Dear Bluetooth, the Crazed Send Thanks
Apr 12th, 2007 by Alex
Leaving the grocery store yesterday, I walked past a women with long hair. She was loading groceries into her car’s trunk and talking as if she were in the middle of a conversation. She looked as me as I walked past and kept talking. Not to me, clearly.
A year or two ago I would have said she was crazy, carrying on a conversation with herself in the middle of a parking lot. That would be a reasonable assumption on my part.

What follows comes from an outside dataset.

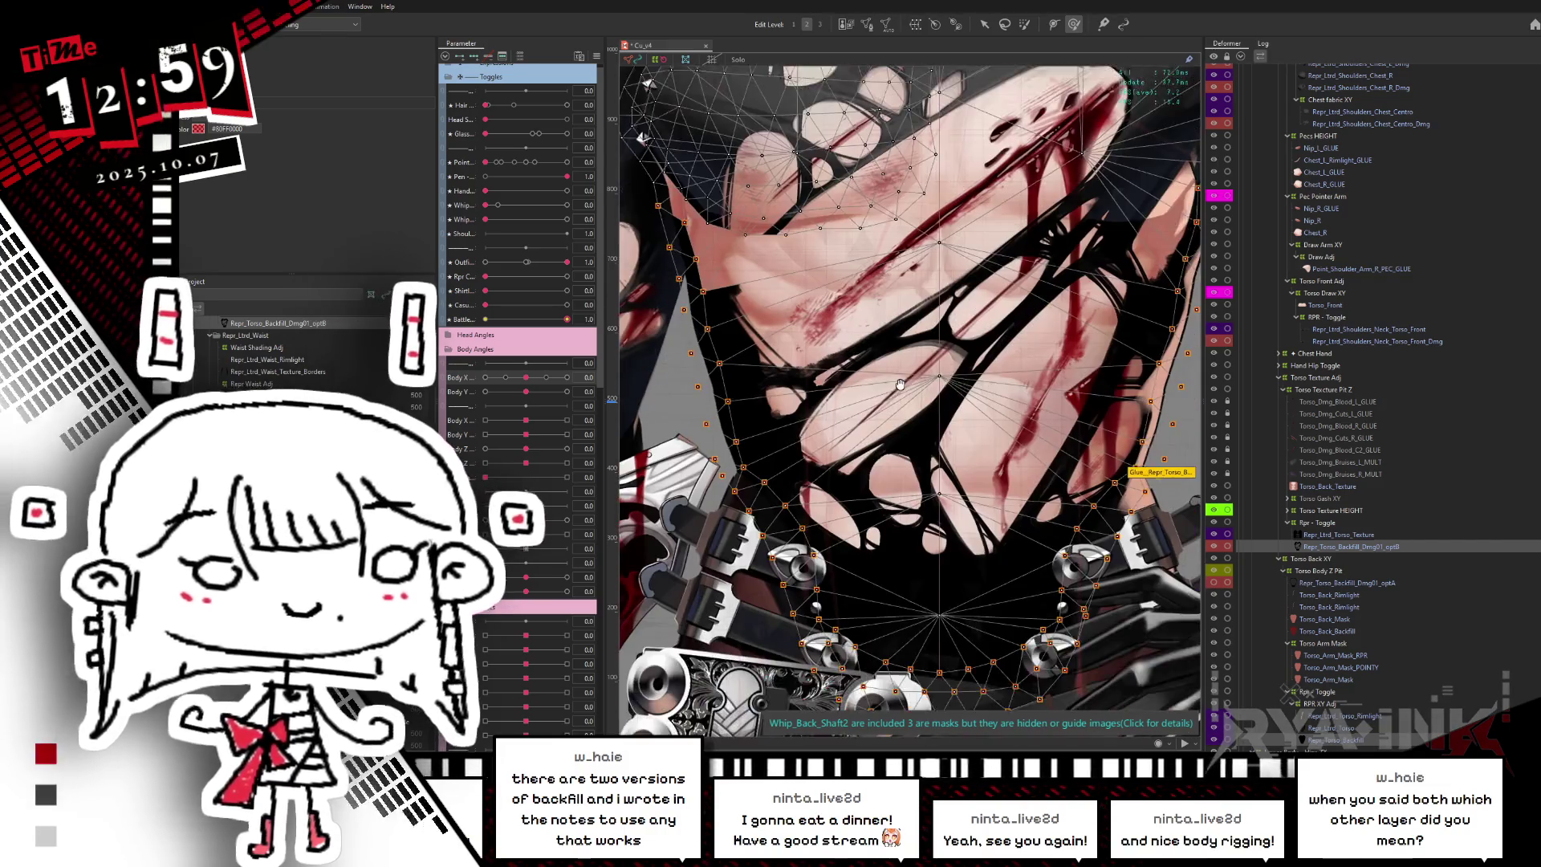
scroll(873, 464, up, 1)
scroll(1334, 740, up, 2)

Today it isn’t that simple. Thanks to Bluetooth headsets, there’s no way to tell. Not only do people look incredibly stupid walking about with a piece of plastic clipped to their ear, I feel that we’re somehow obligated to expand our benefit-of-the-doubt for crazy people. If you encounter someone in a parking lot who’s looking at you and talking, they could be:
- not crazy, talking to me directly
- not crazy, talking to someone on the phone
- crazy, talking to me directly
- crazy, talking to themselves
- crazy, wearing headset but talking to me directly
- crazy, wearing headset but talking to someone on the phone
- crazy, wearing headset but talking to themselves
- crazy, wearing headset but thinking they’re talking to someone on the phone
It makes my head hurt.
Ahhh…my sentiments exactly. Personally I cannot stand the headsets. They’re great for in the car as it surely means safer driving, but to see someone just wearing one to “look important” bothers the hell out of me. It’s bad enough we all carry phones around in our pockets, purses, jackets, etc… but now we feel the need to keep one constantly clipped to our ear??? I remember growing up with a rotary dial phone. Too much connectivity.